▶ Exercise:
The entries below need to be written out exactly, with no pictures included.

Records from a data source

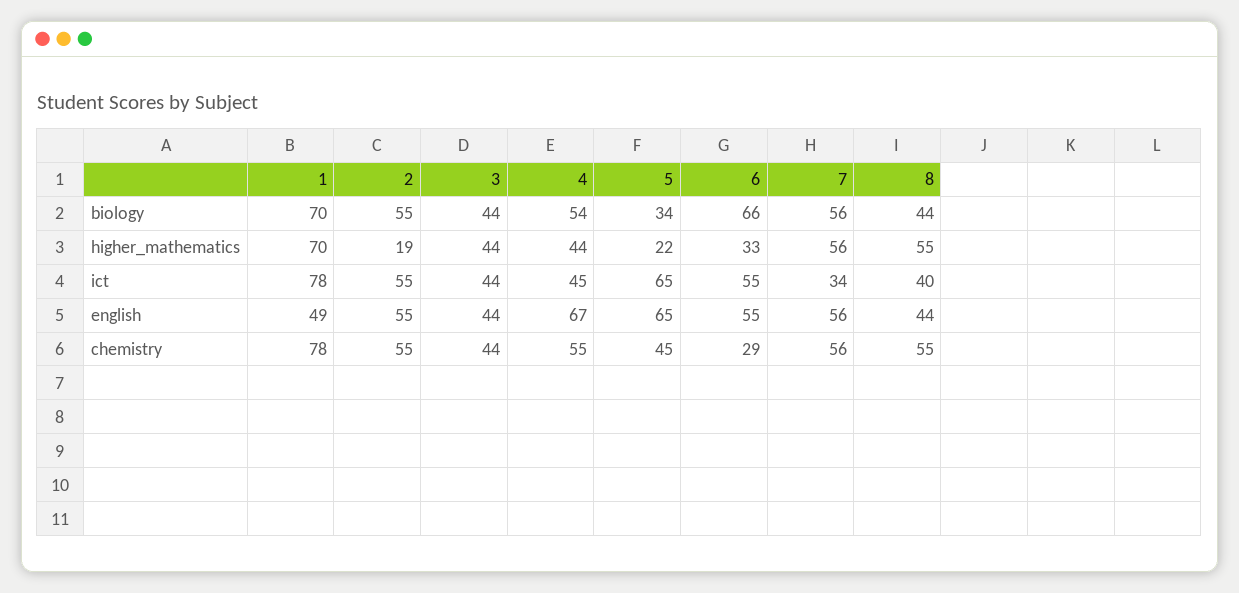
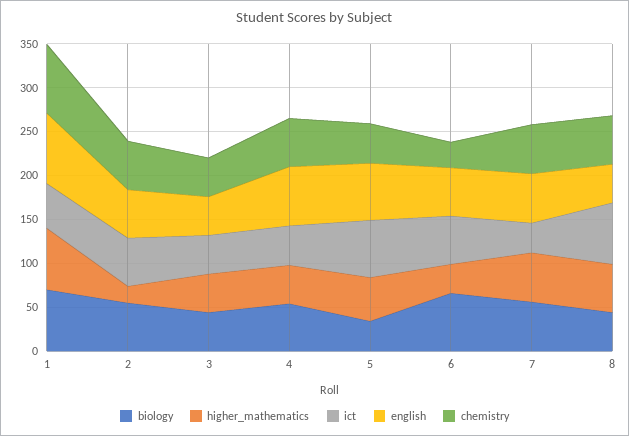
  {
    "biology": {
      "1": 70,
      "2": 55,
      "3": 44,
      "4": 54,
      "5": 34,
      "6": 66,
      "7": 56,
      "8": 44
    },
    "higher_mathematics": {
      "1": 70,
      "2": 19,
      "3": 44,
      "4": 44,
-     "5": 22,
+     "5": 50,
      "6": 33,
      "7": 56,
      "8": 55
    },
    "ict": {
-     "1": 78,
+     "1": 50,
      "2": 55,
      "3": 44,
      "4": 45,
      "5": 65,
      "6": 55,
      "7": 34,
-     "8": 40
+     "8": 70
    },
    "english": {
-     "1": 49,
+     "1": 80,
      "2": 55,
      "3": 44,
      "4": 67,
      "5": 65,
      "6": 55,
      "7": 56,
      "8": 44
    },
    "chemistry": {
      "1": 78,
      "2": 55,
      "3": 44,
      "4": 55,
      "5": 45,
      "6": 29,
      "7": 56,
      "8": 55
    }
  }

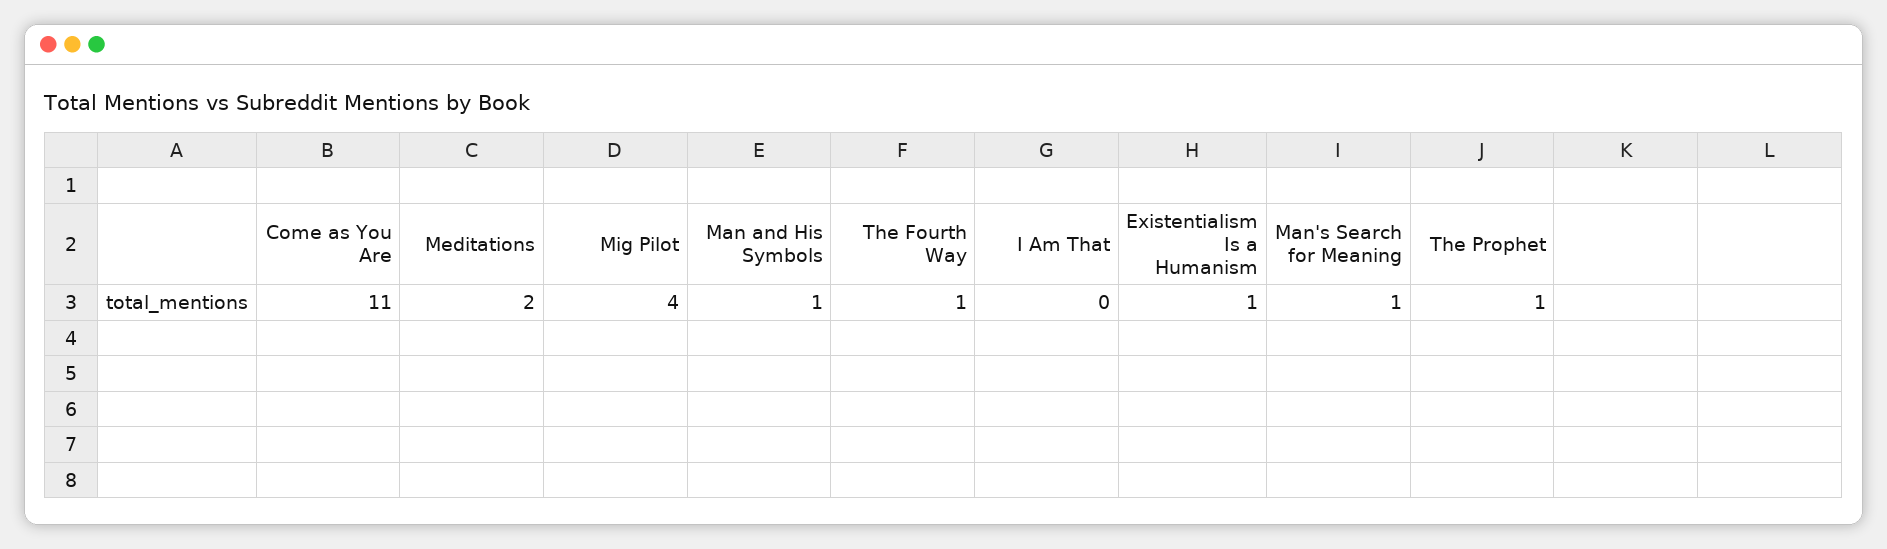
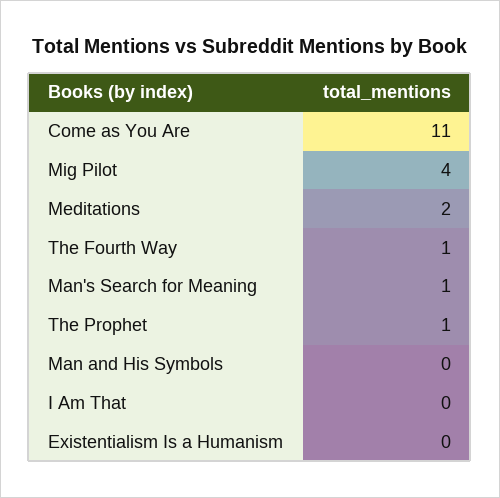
  {
    "Come as You Are": 11,
    "Meditations": 2,
    "Mig Pilot": 4,
-   "Man and His Symbols": 1,
+   "Man and His Symbols": 0,
    "The Fourth Way": 1,
    "I Am That": 0,
-   "Existentialism Is a Humanism": 1,
+   "Existentialism Is a Humanism": 0,
    "Man's Search for Meaning": 1,
    "The Prophet": 1
  }

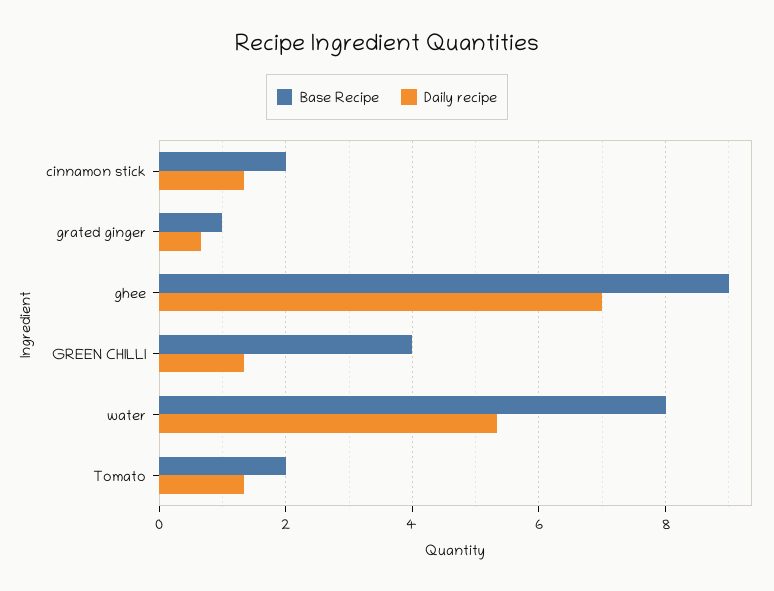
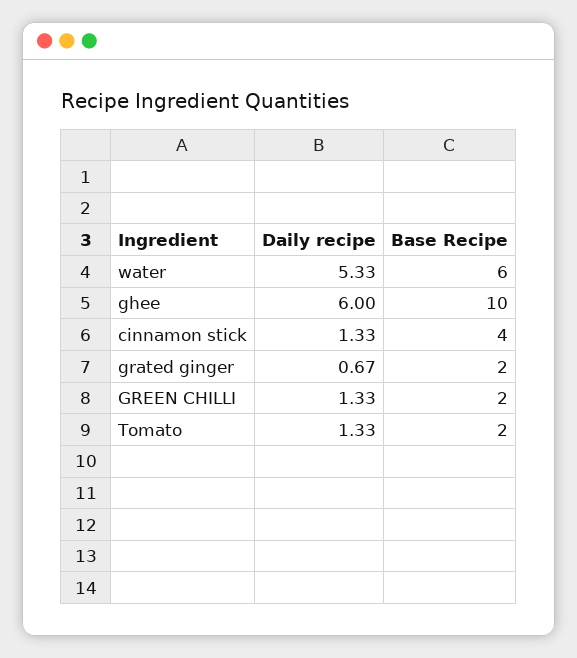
  {
    "Base Recipe": {
-     "cinnamon stick": 2,
+     "cinnamon stick": 4,
-     "grated ginger": 1,
+     "grated ginger": 2,
-     "ghee": 9,
+     "ghee": 10,
-     "GREEN CHILLI": 4,
+     "GREEN CHILLI": 2,
-     "water": 8,
+     "water": 6,
      "Tomato": 2
    },
    "Daily recipe": {
      "cinnamon stick": 1.33,
      "grated ginger": 0.67,
-     "ghee": 7,
+     "ghee": 6,
      "GREEN CHILLI": 1.33,
      "water": 5.33,
      "Tomato": 1.33
    }
  }

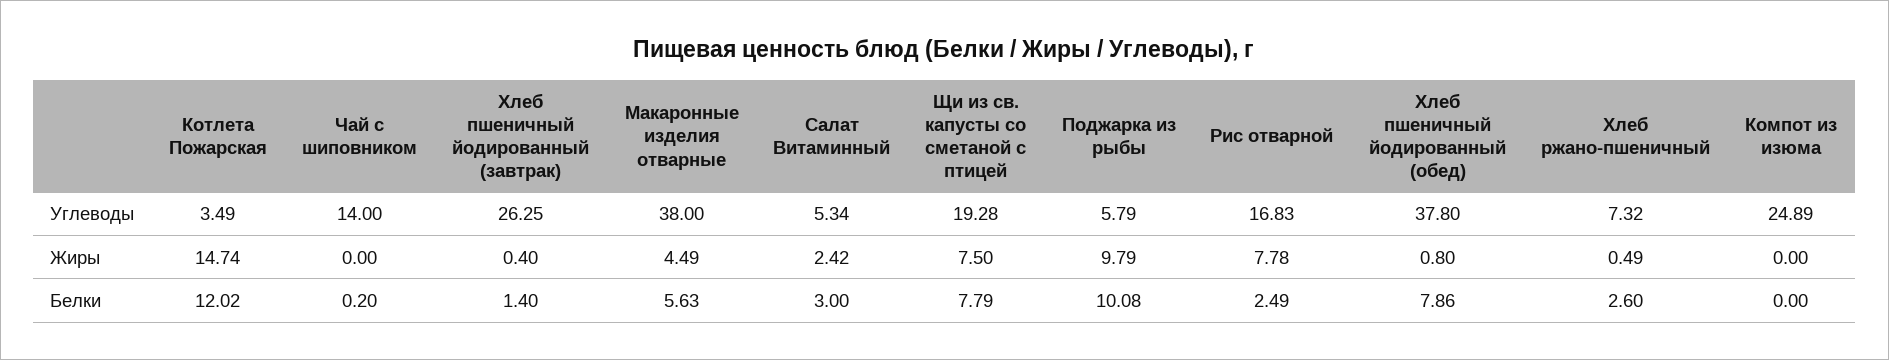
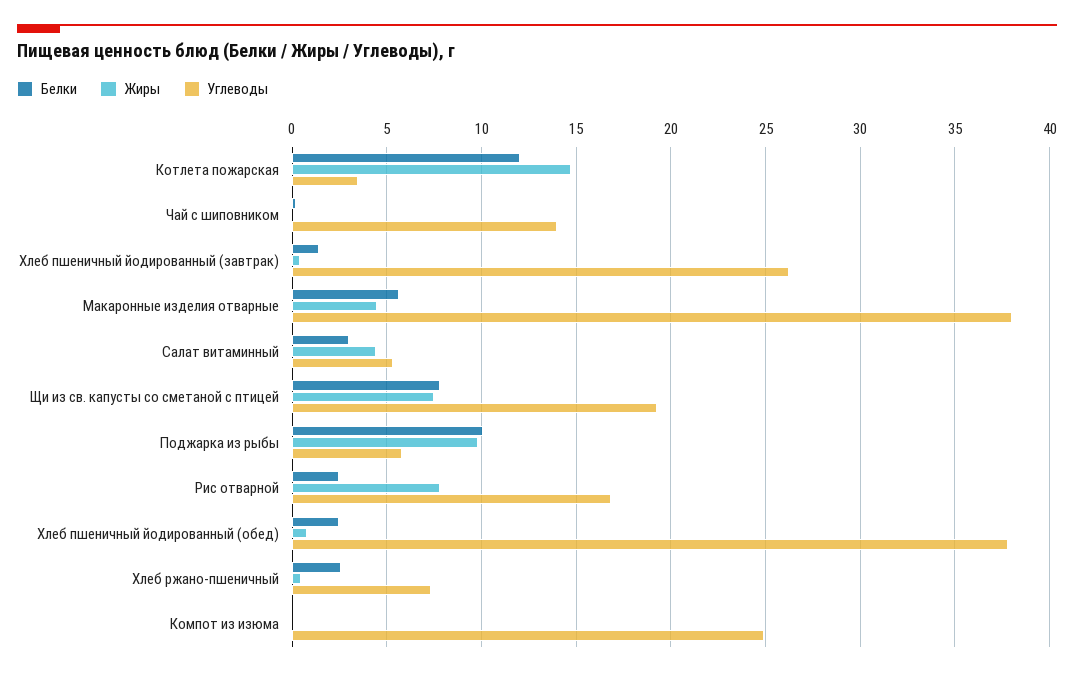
  {
    "Углеводы": {
      "Котлета Пожарская": 3.49,
      "Чай с шиповником": 14,
      "Хлеб пшеничный йодированный (завтрак)": 26.25,
      "Макаронные изделия отварные": 38,
      "Салат Витаминный": 5.34,
      "Щи из св. капусты со сметаной с птицей": 19.28,
      "Поджарка из рыбы": 5.79,
      "Рис отварной": 16.83,
      "Хлеб пшеничный йодированный (обед)": 37.8,
      "Хлеб ржано-пшеничный": 7.32,
      "Компот из изюма": 24.89
    },
    "Жиры": {
      "Котлета Пожарская": 14.74,
      "Чай с шиповником": 0,
      "Хлеб пшеничный йодированный (завтрак)": 0.4,
      "Макаронные изделия отварные": 4.49,
-     "Салат Витаминный": 2.42,
+     "Салат Витаминный": 4.5,
      "Щи из св. капусты со сметаной с птицей": 7.5,
      "Поджарка из рыбы": 9.79,
      "Рис отварной": 7.78,
      "Хлеб пшеничный йодированный (обед)": 0.8,
      "Хлеб ржано-пшеничный": 0.49,
      "Компот из изюма": 0
    },
    "Белки": {
      "Котлета Пожарская": 12.02,
      "Чай с шиповником": 0.2,
      "Хлеб пшеничный йодированный (завтрак)": 1.4,
      "Макаронные изделия отварные": 5.63,
      "Салат Витаминный": 3,
      "Щи из св. капусты со сметаной с птицей": 7.79,
      "Поджарка из рыбы": 10.08,
      "Рис отварной": 2.49,
-     "Хлеб пшеничный йодированный (обед)": 7.86,
+     "Хлеб пшеничный йодированный (обед)": 2.5,
      "Хлеб ржано-пшеничный": 2.6,
      "Компот из изюма": 0
    }
  }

▶ Output of the task:
  {
    "biology": {
      "1": 70,
      "2": 55,
      "3": 44,
      "4": 54,
      "5": 34,
      "6": 66,
      "7": 56,
      "8": 44
    },
    "higher_mathematics": {
      "1": 70,
      "2": 19,
      "3": 44,
      "4": 44,
-     "5": 22,
+     "5": 50,
      "6": 33,
      "7": 56,
      "8": 55
    },
    "ict": {
-     "1": 78,
+     "1": 50,
      "2": 55,
      "3": 44,
      "4": 45,
      "5": 65,
      "6": 55,
      "7": 34,
-     "8": 40
+     "8": 70
    },
    "english": {
-     "1": 49,
+     "1": 80,
      "2": 55,
      "3": 44,
      "4": 67,
      "5": 65,
      "6": 55,
      "7": 56,
      "8": 44
    },
    "chemistry": {
      "1": 78,
      "2": 55,
      "3": 44,
      "4": 55,
      "5": 45,
      "6": 29,
      "7": 56,
      "8": 55
    }
  }

  {
    "Come as You Are": 11,
    "Meditations": 2,
    "Mig Pilot": 4,
-   "Man and His Symbols": 1,
+   "Man and His Symbols": 0,
    "The Fourth Way": 1,
    "I Am That": 0,
-   "Existentialism Is a Humanism": 1,
+   "Existentialism Is a Humanism": 0,
    "Man's Search for Meaning": 1,
    "The Prophet": 1
  }

  {
    "Base Recipe": {
-     "cinnamon stick": 2,
+     "cinnamon stick": 4,
-     "grated ginger": 1,
+     "grated ginger": 2,
-     "ghee": 9,
+     "ghee": 10,
-     "GREEN CHILLI": 4,
+     "GREEN CHILLI": 2,
-     "water": 8,
+     "water": 6,
      "Tomato": 2
    },
    "Daily recipe": {
      "cinnamon stick": 1.33,
      "grated ginger": 0.67,
-     "ghee": 7,
+     "ghee": 6,
      "GREEN CHILLI": 1.33,
      "water": 5.33,
      "Tomato": 1.33
    }
  }

  {
    "Углеводы": {
      "Котлета Пожарская": 3.49,
      "Чай с шиповником": 14,
      "Хлеб пшеничный йодированный (завтрак)": 26.25,
      "Макаронные изделия отварные": 38,
      "Салат Витаминный": 5.34,
      "Щи из св. капусты со сметаной с птицей": 19.28,
      "Поджарка из рыбы": 5.79,
      "Рис отварной": 16.83,
      "Хлеб пшеничный йодированный (обед)": 37.8,
      "Хлеб ржано-пшеничный": 7.32,
      "Компот из изюма": 24.89
    },
    "Жиры": {
      "Котлета Пожарская": 14.74,
      "Чай с шиповником": 0,
      "Хлеб пшеничный йодированный (завтрак)": 0.4,
      "Макаронные изделия отварные": 4.49,
-     "Салат Витаминный": 2.42,
+     "Салат Витаминный": 4.5,
      "Щи из св. капусты со сметаной с птицей": 7.5,
      "Поджарка из рыбы": 9.79,
      "Рис отварной": 7.78,
      "Хлеб пшеничный йодированный (обед)": 0.8,
      "Хлеб ржано-пшеничный": 0.49,
      "Компот из изюма": 0
    },
    "Белки": {
      "Котлета Пожарская": 12.02,
      "Чай с шиповником": 0.2,
      "Хлеб пшеничный йодированный (завтрак)": 1.4,
      "Макаронные изделия отварные": 5.63,
      "Салат Витаминный": 3,
      "Щи из св. капусты со сметаной с птицей": 7.79,
      "Поджарка из рыбы": 10.08,
      "Рис отварной": 2.49,
-     "Хлеб пшеничный йодированный (обед)": 7.86,
+     "Хлеб пшеничный йодированный (обед)": 2.5,
      "Хлеб ржано-пшеничный": 2.6,
      "Компот из изюма": 0
    }
  }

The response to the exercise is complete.